In history, similarly, the study of warfare fell out of fashion and military history almost became extinct as a discipline. Fortunately, recently there has been a bit of a revival, both of military history and of anthropology of warfare. But I wonder, whether it will be sustained. If you study war, does it mean that you excuse it, or even worse, glorify it?
Warfare is a difficult subject to study, because it is so emotionally fraught. War brings out both the worst and the best sides of human nature. It is difficult to approach analytically and dispassionately. Furthermore, war has diverse effects on societies, some of them bad, and some good. I have been developing an argument (this is what I talked about during the debate) that warfare is the direct cause of the evolution of large-scale complex societies, and the chief selection force that held such societies together. This creative role of warfare has been explored by other colleagues, such as the economist Sam Bowles, anthropologist Peter Richerson, and historian Ian Morris. If this view is correct, then we should be careful about how we go about abolishing warfare. Clearly the great majority of people on Earth, including myself, want warfare to cease. But suppose we abolish warfare and the result is fragmenting societies and failed states. Then a new spiral of warfare will inevitably follow, so all our work will be in vain. History is full of well-intentioned interventions with pretty awful unintended consequences.

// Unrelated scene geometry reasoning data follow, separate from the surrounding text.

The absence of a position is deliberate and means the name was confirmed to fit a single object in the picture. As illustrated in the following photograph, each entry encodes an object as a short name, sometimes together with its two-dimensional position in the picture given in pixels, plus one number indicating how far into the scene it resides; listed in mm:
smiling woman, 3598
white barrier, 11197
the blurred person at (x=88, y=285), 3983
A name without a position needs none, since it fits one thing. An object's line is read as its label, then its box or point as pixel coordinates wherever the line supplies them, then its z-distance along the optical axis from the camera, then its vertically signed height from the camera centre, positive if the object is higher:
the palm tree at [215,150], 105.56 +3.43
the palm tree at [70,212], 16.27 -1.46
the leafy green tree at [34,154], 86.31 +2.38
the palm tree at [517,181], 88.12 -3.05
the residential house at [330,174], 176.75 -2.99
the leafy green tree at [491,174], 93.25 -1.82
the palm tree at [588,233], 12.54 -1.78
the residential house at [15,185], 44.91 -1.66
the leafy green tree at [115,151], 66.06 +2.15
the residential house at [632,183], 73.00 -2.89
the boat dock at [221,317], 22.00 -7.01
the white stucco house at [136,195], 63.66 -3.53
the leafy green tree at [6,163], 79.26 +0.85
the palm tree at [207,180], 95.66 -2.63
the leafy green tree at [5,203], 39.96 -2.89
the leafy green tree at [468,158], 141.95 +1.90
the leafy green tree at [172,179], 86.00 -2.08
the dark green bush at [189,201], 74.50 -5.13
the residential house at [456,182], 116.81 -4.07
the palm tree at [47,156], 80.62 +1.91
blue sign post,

A discussion of this uncomfortable topic would be incomplete without addressing the disconnect between moral condemnation of war and the actual practice of it by our own society. The USA spends nearly as much on what is called ‘defense’ as the rest of the world put together. And, as Madeleine Albright famously put it, what’s the point of having all these goodies if you don’t use them? So it should not come as a surprise that most current wars are either fought with US troops, or by various kinds of proxies.
This potent mixture of moral condemnation coexisting with energetic pursuit of war and the emotionally charged nature of the subject create a veritable mine field for social scientists brave enough (or foolish enough) to study war. But this subject is too important to be left entirely to politicians and other nonscientists.